Page images and extracted text
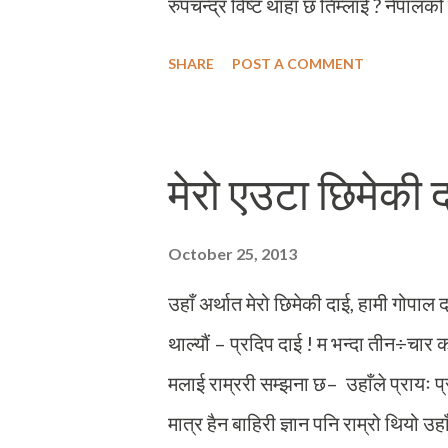
रुपचन्द्र विष्ट थाहा छ तिम्लाई ? नेपालको
माइजुले मलाई “थाहा” आन्दोलनका बारेमा क
SHARE
POST A COMMENT
पछि कलेज पढ्न थालेपछि रुपचन्द्र विष्टक
राम्ररी तान्दै गयो । रुपचन्द्र विष्टका बार
निश्चित भएँ । मैले पढेपछि थाहा पाएँ – रु
मेरो एउटा छिमेकी 
गरे । उनकै शब्दमा पञ्चायत एउटा “महाडाँ
आफूलाई उरालिरहेका थिए । देशलाई खोक्रो
October 25, 2013
काममा उनी जीवन पर्यन्त लागिरहे । जीव
उहाँ अर्थात मेरो छिमेकी दाई, हामी गोपाल 
थाल्यौं – प्रदिप दाई ! म भन्दा तीन÷चार 
मलाई राम्ररी सम्झना छ– उहाँले प्रायः प्रथ
मात्र हैन बाहिरी ज्ञान पनि राम्रो थियो उहा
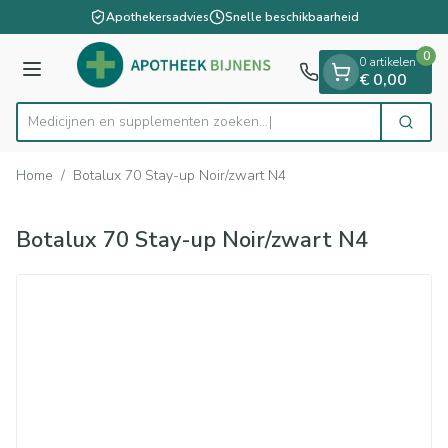
Dia 1 van 1
Ga naar de inhoud
Apothekersadvies
Snelle beschikbaarheid
0
0 artikelen
Menu
€ 0,00
Medicijnen en supplementen zoeken...
Zoek
Product, merk, categorie...
Home
/
Botalux 70 Stay-up Noir/zwart N4
Botalux 70 Stay-up Noir/zwart N4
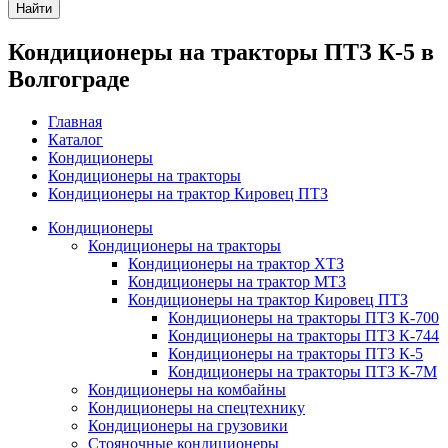
Найти
Кондиционеры на тракторы ПТЗ К-5 в
Волгограде
Главная
Каталог
Кондиционеры
Кондиционеры на тракторы
Кондиционеры на трактор Кировец ПТЗ
Кондиционеры
Кондиционеры на тракторы
Кондиционеры на трактор ХТЗ
Кондиционеры на трактор МТЗ
Кондиционеры на трактор Кировец ПТЗ
Кондиционеры на тракторы ПТЗ К-700
Кондиционеры на тракторы ПТЗ К-744
Кондиционеры на тракторы ПТЗ К-5
Кондиционеры на тракторы ПТЗ К-7M
Кондиционеры на комбайны
Кондиционеры на спецтехнику
Кондиционеры на грузовики
Стояночные кондиционеры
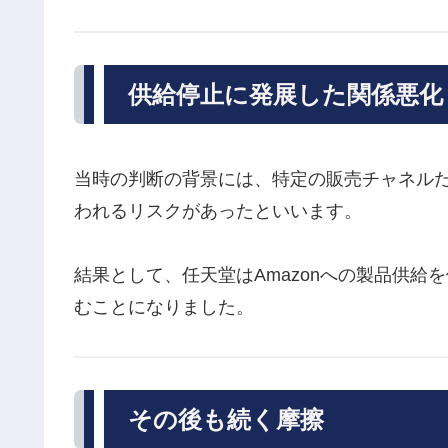
供給停止に発展した関係悪化
当時の判断の背景には、特定の販売チャネル
われるリスクがあったといいます。
結果として、任天堂はAmazonへの製品供
むことになりました。
その後も続く摩擦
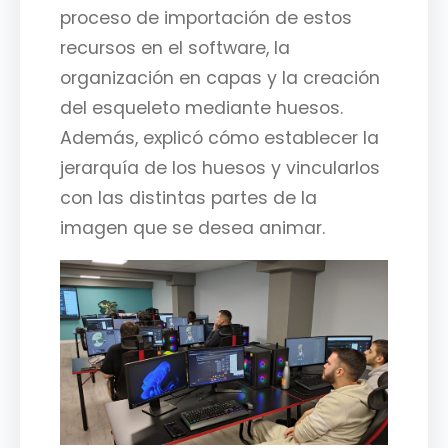
proceso de importación de estos
recursos en el software, la
organización en capas y la creación
del esqueleto mediante huesos.
Además, explicó cómo establecer la
jerarquía de los huesos y vincularlos
con las distintas partes de la
imagen que se desea animar.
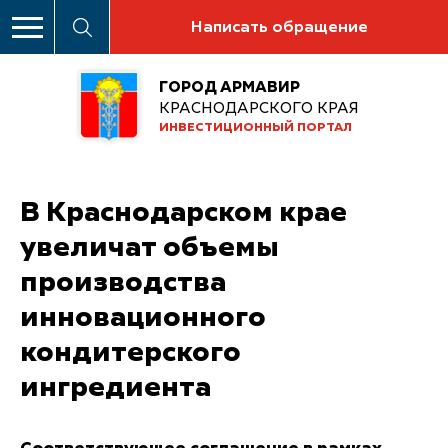
Написать обращение
ГОРОД АРМАВИР
КРАСНОДАРСКОГО КРАЯ
ИНВЕСТИЦИОННЫЙ ПОРТАЛ
В Краснодарском крае
увеличат объемы
производства
инновационного
кондитерского
ингредиента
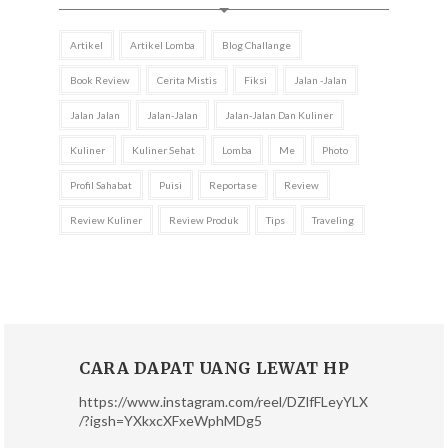
Artikel
Artikel Lomba
Blog Challange
Book Review
Cerita Mistis
Fiksi
Jalan -jalan
Jalan Jalan
Jalan-Jalan
Jalan-Jalan Dan Kuliner
Kuliner
Kuliner Sehat
Lomba
Me
Photo
Profil Sahabat
Puisi
Reportase
Review
Review Kuliner
Review Produk
Tips
Traveling
CARA DAPAT UANG LEWAT HP
https://www.instagram.com/reel/DZlfFLeyYLX
/?igsh=YXkxcXFxeWphMDg5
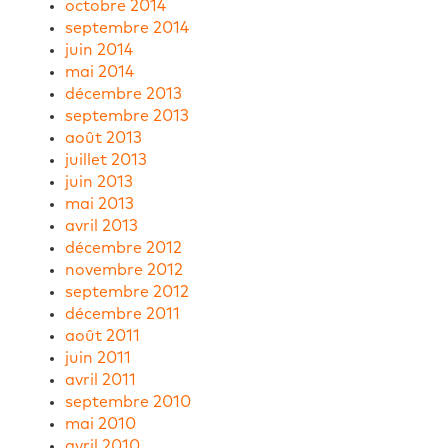
octobre 2014
septembre 2014
juin 2014
mai 2014
décembre 2013
septembre 2013
août 2013
juillet 2013
juin 2013
mai 2013
avril 2013
décembre 2012
novembre 2012
septembre 2012
décembre 2011
août 2011
juin 2011
avril 2011
septembre 2010
mai 2010
avril 2010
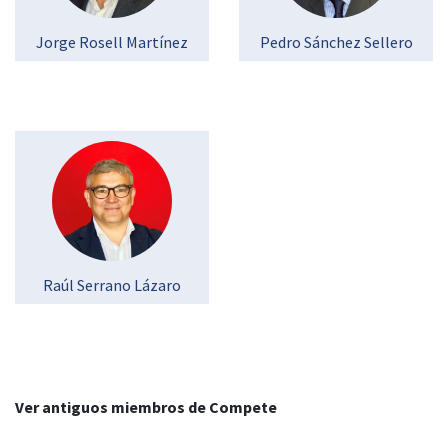
Jorge Rosell Martínez
Pedro Sánchez Sellero
Raúl Serrano Lázaro
Ver antiguos miembros de Compete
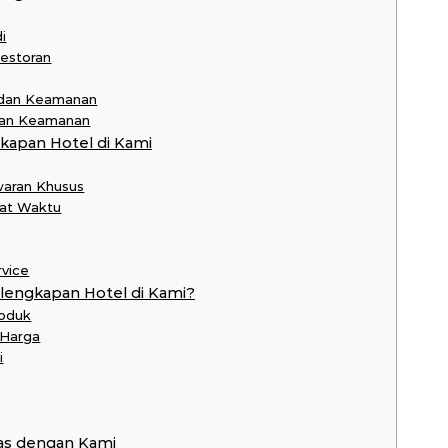
i
Restoran
 dan Keamanan
 dan Keamanan
apan Hotel di Kami
waran Khusus
pat Waktu
rvice
lengkapan Hotel di Kami?
roduk
 Harga
i
as dengan Kami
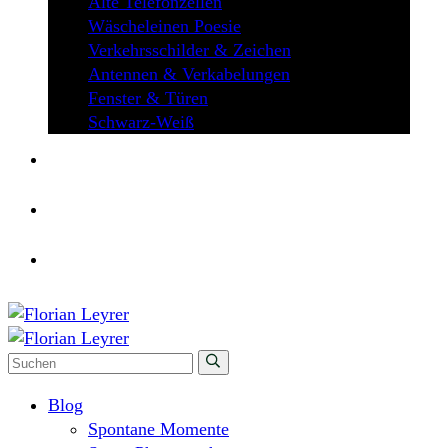
Alte Telefonzellen
Wäscheleinen Poesie
Verkehrsschilder & Zeichen
Antennen & Verkabelungen
Fenster & Türen
Schwarz-Weiß
ÜBER MICH
KONTAKT
Blog
Spontane Momente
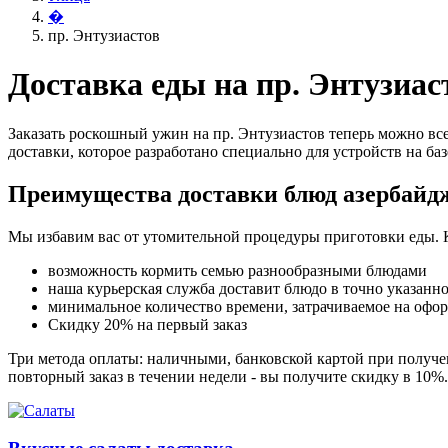
�
пр. Энтузиастов
Доставка еды на пр. Энтузиас
Заказать роскошный ужин на пр. Энтузиастов теперь можно все
доставки, которое разработано специально для устройств на баз
Преимущества доставки блюд азербайд
Мы избавим вас от утомительной процедуры приготовки еды. 
возможность кормить семью разнообразными блюдами
наша курьерская служба доставит блюдо в точно указанн
минимальное количество времени, затрачиваемое на офо
Скидку 20% на первый заказ
Три метода оплаты: наличными, банковской картой при получен
повторный заказ в течении недели - вы получите скидку в 10%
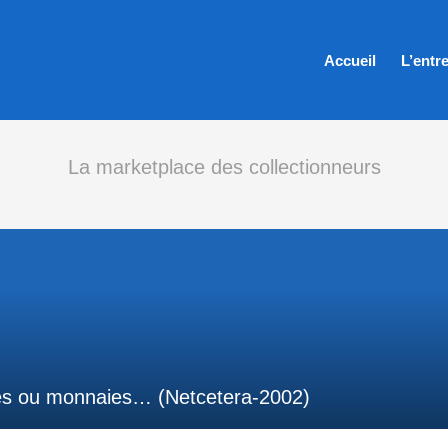
Accueil
L’entr
La marketplace des collectionneurs
les ou monnaies… (Netcetera-2002)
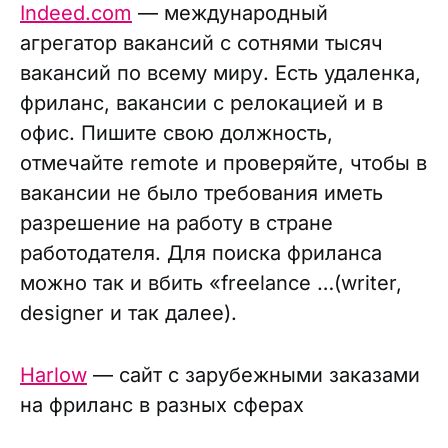
Indeed.com
— международный
агрегатор вакансий с сотнями тысяч
вакансий по всему миру. Есть удаленка,
фриланс, вакансии с релокацией и в
офис. Пишите свою должность,
отмечайте remote и проверяйте, чтобы в
вакансии не было требования иметь
разрешение на работу в стране
работодателя. Для поиска фриланса
можно так и вбить «freelance …(writer,
designer и так далее).
Harlow
— сайт с зарубежными заказами
на фриланс в разных сферах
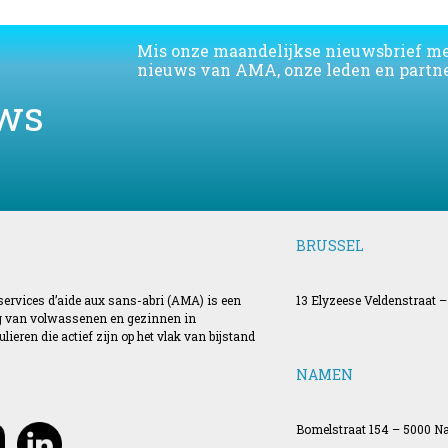
Mis onze maandelijkse nieuwsbrief m
nieuws van AMA, onze leden en partne
ws
BRUSSEL
 services d’aide aux sans-abri (AMA) is een
13 Elyzeese Veldenstraat –
ing van volwassenen en gezinnen in
ieren die actief zijn op het vlak van bijstand
NAMEN
Bomelstraat 154 – 5000 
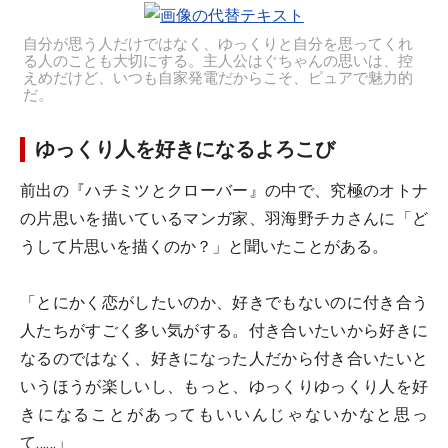
自分が思う人だけではなく、ゆっくりと自分を思ってくれ
る人のことも大切にする。主人公はぐちゃんの思いは、控
えめだけど、いつも自家発電だからこそ、ピュアで魅力的
だ。
ゆっくり人を好きになるよろこび
前出の『ハチミツとクローバー』の中で、究極のオトナ
の片思いを描いているマンガ家、羽海野チカさんに「ど
うして片思いを描くのか？」と聞いたことがある。
「とにかく恋がしたいのか、好きでもないのに付き合う
人たちがすごく多い気がする。付き合いたいから好きに
なるのではなく、好きになった人だから付き合いたいと
いうほうが楽しいし、もっと、ゆっくりゆっくり人を好
きになることがあってもいいんじゃないかなと思っ
て……」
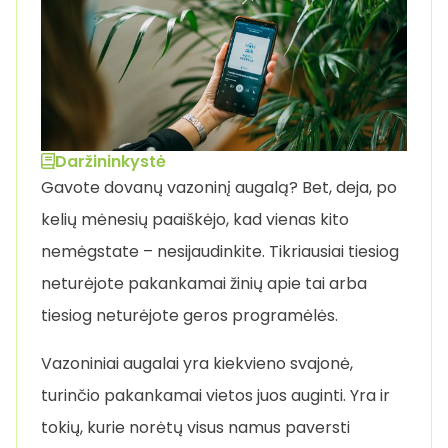
Daržininkystė
Gavote dovanų vazoninį augalą? Bet, deja, po
kelių mėnesių paaiškėjo, kad vienas kito
nemėgstate – nesijaudinkite. Tikriausiai tiesiog
neturėjote pakankamai žinių apie tai arba
tiesiog neturėjote geros programėlės.
Vazoniniai augalai yra kiekvieno svajonė,
turinčio pakankamai vietos juos auginti. Yra ir
tokių, kurie norėtų visus namus paversti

Task to carry out: The response must repeat exactly the lines above from the one with "えめだけど、いつも自家発電だからこそ、ピュアで魅力的" through the one with "Vazoniniai augalai yra", including both, and must contain no pictures and no other text.

Result of this task:
えめだけど、いつも自家発電だからこそ、ピュアで魅力的
だ。
ゆっくり人を好きになるよろこび
前出の『ハチミツとクローバー』の中で、究極のオトナ
の片思いを描いているマンガ家、羽海野チカさんに「ど
うして片思いを描くのか？」と聞いたことがある。
「とにかく恋がしたいのか、好きでもないのに付き合う
人たちがすごく多い気がする。付き合いたいから好きに
なるのではなく、好きになった人だから付き合いたいと
いうほうが楽しいし、もっと、ゆっくりゆっくり人を好
きになることがあってもいいんじゃないかなと思っ
て……」
Daržininkystė
Gavote dovanų vazoninį augalą? Bet, deja, po
kelių mėnesių paaiškėjo, kad vienas kito
nemėgstate – nesijaudinkite. Tikriausiai tiesiog
neturėjote pakankamai žinių apie tai arba
tiesiog neturėjote geros programėlės.
Vazoniniai augalai yra kiekvieno svajonė,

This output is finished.